(Extracted data entries)
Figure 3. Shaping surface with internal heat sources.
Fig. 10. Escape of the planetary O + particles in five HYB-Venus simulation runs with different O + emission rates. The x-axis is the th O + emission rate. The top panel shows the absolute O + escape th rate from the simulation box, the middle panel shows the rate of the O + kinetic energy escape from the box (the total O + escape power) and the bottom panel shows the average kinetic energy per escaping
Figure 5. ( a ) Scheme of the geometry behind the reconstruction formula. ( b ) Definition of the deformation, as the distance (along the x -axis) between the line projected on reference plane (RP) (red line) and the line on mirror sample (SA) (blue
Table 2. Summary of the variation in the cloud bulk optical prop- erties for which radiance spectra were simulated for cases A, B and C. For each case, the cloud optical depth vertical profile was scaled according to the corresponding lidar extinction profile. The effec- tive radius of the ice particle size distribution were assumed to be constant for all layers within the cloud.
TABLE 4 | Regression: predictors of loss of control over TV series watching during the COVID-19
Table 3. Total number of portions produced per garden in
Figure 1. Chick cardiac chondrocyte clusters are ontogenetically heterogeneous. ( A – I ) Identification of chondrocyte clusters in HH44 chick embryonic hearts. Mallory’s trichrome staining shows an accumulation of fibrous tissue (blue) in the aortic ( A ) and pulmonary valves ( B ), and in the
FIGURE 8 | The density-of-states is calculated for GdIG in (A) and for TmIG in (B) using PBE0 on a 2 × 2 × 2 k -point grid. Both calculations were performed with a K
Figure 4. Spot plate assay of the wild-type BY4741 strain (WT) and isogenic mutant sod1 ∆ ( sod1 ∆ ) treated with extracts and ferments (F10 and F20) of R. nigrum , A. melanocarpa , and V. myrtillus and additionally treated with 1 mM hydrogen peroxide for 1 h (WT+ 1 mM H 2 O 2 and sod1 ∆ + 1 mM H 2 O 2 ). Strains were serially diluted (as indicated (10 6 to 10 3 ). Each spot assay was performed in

## Work required:
Give back, word for word, the lines from the one with "Figure 1. Chick" through the last line of the entries, both included, and no other line.

## Result of this task:
Figure 1. Chick cardiac chondrocyte clusters are ontogenetically heterogeneous. ( A – I ) Identification of chondrocyte clusters in HH44 chick embryonic hearts. Mallory’s trichrome staining shows an accumulation of fibrous tissue (blue) in the aortic ( A ) and pulmonary valves ( B ), and in the
FIGURE 8 | The density-of-states is calculated for GdIG in (A) and for TmIG in (B) using PBE0 on a 2 × 2 × 2 k -point grid. Both calculations were performed with a K
Figure 4. Spot plate assay of the wild-type BY4741 strain (WT) and isogenic mutant sod1 ∆ ( sod1 ∆ ) treated with extracts and ferments (F10 and F20) of R. nigrum , A. melanocarpa , and V. myrtillus and additionally treated with 1 mM hydrogen peroxide for 1 h (WT+ 1 mM H 2 O 2 and sod1 ∆ + 1 mM H 2 O 2 ). Strains were serially diluted (as indicated (10 6 to 10 3 ). Each spot assay was performed in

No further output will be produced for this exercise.